Vertenza Callmat di Matera: il piano della Regione per salvare i posti di lavoro

A Roma, l’assessore Francesco Cupparo ha presentato un piano per salvare i posti di lavoro di CallMat, che partirà a ottobre 2025 e durerà fino al 2027. Il progetto è stato accolto positivamente da Mattia Losego, coordinatore del Tavolo di crisi al Mimit.

Attualmente, i dipendenti di CallMat a Matera sono 377, ma solo una parte ha un contratto a tempo pieno, con 289 lavoratori a tempo pieno equivalente (FTE).
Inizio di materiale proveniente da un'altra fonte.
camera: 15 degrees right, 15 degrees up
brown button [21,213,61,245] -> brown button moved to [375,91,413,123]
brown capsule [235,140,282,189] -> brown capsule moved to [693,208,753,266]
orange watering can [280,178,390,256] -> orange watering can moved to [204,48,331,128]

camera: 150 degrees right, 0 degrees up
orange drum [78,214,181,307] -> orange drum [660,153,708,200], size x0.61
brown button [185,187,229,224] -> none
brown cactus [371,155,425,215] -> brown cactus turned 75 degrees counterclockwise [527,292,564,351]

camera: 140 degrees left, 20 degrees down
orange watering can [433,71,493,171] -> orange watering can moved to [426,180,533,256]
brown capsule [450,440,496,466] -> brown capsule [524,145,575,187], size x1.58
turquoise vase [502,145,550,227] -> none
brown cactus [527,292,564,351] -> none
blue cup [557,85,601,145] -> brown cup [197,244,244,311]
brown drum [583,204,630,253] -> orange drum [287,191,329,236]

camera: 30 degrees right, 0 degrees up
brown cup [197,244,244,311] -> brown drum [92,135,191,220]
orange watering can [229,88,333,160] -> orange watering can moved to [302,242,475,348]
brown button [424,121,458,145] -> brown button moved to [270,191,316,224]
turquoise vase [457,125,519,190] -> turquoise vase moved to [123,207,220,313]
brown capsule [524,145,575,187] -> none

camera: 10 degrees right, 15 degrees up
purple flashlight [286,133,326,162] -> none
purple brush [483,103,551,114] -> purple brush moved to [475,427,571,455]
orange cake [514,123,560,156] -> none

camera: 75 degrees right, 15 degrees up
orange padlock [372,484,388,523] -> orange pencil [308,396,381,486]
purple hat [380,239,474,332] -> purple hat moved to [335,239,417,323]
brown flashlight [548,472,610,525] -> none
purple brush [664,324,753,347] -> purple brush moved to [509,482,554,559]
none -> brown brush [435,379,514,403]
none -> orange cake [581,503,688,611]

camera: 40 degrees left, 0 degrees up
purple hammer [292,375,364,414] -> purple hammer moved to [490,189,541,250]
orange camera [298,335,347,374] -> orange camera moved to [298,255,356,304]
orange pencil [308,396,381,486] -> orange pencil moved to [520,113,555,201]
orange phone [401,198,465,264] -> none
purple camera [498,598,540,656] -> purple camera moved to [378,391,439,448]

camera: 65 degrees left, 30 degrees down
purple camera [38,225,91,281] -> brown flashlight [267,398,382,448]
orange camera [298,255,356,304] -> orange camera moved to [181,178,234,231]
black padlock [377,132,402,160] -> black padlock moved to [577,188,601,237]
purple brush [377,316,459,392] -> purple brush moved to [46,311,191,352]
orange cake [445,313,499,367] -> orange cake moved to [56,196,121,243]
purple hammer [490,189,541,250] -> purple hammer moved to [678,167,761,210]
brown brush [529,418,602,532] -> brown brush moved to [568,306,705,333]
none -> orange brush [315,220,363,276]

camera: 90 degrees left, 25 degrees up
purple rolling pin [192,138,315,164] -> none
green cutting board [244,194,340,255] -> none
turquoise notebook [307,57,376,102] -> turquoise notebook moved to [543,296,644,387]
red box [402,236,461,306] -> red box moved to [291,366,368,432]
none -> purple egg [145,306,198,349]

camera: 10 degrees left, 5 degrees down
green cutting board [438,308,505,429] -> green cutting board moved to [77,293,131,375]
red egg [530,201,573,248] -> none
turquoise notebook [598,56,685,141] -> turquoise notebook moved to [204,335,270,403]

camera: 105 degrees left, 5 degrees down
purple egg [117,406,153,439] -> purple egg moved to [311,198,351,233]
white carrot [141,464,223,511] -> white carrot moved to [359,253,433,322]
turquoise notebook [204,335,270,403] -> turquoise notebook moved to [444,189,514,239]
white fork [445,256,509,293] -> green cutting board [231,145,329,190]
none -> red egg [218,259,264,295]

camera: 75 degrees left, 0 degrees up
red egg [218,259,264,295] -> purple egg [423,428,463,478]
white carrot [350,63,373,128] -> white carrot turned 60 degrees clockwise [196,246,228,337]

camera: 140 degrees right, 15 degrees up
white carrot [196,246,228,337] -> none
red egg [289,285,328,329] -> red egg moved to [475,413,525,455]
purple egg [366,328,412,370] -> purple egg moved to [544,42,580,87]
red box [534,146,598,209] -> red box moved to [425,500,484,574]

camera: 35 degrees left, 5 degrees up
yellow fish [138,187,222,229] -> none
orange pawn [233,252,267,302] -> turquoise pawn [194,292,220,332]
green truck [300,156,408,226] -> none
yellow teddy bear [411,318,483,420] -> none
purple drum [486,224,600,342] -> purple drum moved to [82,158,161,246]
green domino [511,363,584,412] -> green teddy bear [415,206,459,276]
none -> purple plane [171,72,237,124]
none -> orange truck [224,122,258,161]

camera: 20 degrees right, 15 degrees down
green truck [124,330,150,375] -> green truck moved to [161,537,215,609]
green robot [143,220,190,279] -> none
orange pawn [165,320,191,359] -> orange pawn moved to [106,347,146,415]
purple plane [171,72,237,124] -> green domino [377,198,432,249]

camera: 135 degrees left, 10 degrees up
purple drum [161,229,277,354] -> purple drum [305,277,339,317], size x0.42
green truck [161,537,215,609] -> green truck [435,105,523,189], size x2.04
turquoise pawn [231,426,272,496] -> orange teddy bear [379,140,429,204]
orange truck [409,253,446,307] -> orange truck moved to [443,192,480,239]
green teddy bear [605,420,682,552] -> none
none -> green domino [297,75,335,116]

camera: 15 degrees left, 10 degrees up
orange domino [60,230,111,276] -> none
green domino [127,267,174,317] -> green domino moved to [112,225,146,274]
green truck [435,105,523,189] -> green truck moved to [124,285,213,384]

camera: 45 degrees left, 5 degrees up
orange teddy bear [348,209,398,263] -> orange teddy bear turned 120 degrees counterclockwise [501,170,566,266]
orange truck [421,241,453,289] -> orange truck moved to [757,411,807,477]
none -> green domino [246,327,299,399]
Il costo annuale per il personale è di circa 8,6 milioni di euro, mentre il progetto prevede un investimento di 15 milioni, con la Regione che ha già stanziato 10 milioni e cerca cofinanziamenti nazionali.

Il piano si articola in tre aree principali: Digitalizzazione degli archivi; Formazione del personale: per preparare i lavoratori coinvolti nel processo e Rimodulazione del servizio 116117: localizzare la centrale operativa a Matera, coinvolgendo 20-25 operatori di call center.

    L’assessore ha richiesto a TIM di garantire il coinvolgimento di 114 lavoratori FTE fino al 2027. La Regione esplorerà anche il coinvolgimento di imprese locali per le attività di digitalizzazione. Il piano è stato apprezzato da sindacati e dalla Commissione per l’Innovazione Tecnologica, e sarà discusso ulteriormente a maggio al Mimit.